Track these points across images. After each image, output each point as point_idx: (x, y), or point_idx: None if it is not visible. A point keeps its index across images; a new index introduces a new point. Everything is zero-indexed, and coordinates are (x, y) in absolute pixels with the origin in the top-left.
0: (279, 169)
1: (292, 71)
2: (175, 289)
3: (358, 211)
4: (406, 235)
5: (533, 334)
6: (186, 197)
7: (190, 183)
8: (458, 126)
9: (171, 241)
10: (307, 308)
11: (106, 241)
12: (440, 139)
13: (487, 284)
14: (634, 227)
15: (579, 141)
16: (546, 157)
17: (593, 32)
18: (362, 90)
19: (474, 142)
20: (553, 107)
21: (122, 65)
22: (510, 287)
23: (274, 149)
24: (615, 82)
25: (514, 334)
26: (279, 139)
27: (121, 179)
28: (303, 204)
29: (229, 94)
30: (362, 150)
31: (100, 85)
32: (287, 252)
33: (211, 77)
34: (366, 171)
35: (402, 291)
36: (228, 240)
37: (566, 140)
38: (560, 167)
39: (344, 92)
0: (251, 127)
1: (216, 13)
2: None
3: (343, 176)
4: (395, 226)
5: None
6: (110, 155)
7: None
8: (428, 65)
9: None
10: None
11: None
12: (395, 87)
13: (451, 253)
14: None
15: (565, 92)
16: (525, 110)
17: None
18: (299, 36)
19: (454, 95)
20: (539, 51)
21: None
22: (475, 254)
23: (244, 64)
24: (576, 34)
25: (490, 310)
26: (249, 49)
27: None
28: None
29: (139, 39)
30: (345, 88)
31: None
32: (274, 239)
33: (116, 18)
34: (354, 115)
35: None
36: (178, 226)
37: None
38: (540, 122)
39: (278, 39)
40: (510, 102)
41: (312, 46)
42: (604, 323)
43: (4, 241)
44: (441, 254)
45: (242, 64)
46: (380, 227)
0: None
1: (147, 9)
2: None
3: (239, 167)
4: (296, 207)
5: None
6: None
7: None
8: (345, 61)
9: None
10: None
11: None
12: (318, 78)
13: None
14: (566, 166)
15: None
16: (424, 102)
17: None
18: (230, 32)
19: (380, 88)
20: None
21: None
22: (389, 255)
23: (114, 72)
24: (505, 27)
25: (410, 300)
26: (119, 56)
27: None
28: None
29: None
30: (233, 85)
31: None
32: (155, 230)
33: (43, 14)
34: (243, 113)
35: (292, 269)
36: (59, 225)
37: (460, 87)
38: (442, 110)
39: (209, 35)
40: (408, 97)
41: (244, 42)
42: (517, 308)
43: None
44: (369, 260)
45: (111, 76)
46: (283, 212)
* * * * *
### WHAT YOU SHOULD DO
Please transcribe the full listing exactly, down to the last line.

### RESULT
Track these points across images. After each image, output each point as point_idx: (x, y), or point_idx: None if it is not visible. A point keeps its index across images; a new index introduces a new point. Everything is zero-indexed, and coordinates are (x, y) in absolute pixels with the origin in the top-left.
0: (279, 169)
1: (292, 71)
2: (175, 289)
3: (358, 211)
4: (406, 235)
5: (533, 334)
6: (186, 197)
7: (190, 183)
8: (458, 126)
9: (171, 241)
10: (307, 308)
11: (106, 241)
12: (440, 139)
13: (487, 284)
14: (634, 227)
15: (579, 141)
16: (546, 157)
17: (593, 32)
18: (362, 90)
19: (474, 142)
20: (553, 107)
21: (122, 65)
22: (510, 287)
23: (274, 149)
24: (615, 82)
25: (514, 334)
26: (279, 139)
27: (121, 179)
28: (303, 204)
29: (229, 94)
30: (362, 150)
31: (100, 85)
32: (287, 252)
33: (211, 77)
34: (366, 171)
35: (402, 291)
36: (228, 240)
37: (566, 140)
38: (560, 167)
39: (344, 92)
0: (251, 127)
1: (216, 13)
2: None
3: (343, 176)
4: (395, 226)
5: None
6: (110, 155)
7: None
8: (428, 65)
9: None
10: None
11: None
12: (395, 87)
13: (451, 253)
14: None
15: (565, 92)
16: (525, 110)
17: None
18: (299, 36)
19: (454, 95)
20: (539, 51)
21: None
22: (475, 254)
23: (244, 64)
24: (576, 34)
25: (490, 310)
26: (249, 49)
27: None
28: None
29: (139, 39)
30: (345, 88)
31: None
32: (274, 239)
33: (116, 18)
34: (354, 115)
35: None
36: (178, 226)
37: None
38: (540, 122)
39: (278, 39)
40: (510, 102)
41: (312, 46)
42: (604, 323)
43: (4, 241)
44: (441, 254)
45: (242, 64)
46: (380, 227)
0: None
1: (147, 9)
2: None
3: (239, 167)
4: (296, 207)
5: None
6: None
7: None
8: (345, 61)
9: None
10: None
11: None
12: (318, 78)
13: None
14: (566, 166)
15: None
16: (424, 102)
17: None
18: (230, 32)
19: (380, 88)
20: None
21: None
22: (389, 255)
23: (114, 72)
24: (505, 27)
25: (410, 300)
26: (119, 56)
27: None
28: None
29: None
30: (233, 85)
31: None
32: (155, 230)
33: (43, 14)
34: (243, 113)
35: (292, 269)
36: (59, 225)
37: (460, 87)
38: (442, 110)
39: (209, 35)
40: (408, 97)
41: (244, 42)
42: (517, 308)
43: None
44: (369, 260)
45: (111, 76)
46: (283, 212)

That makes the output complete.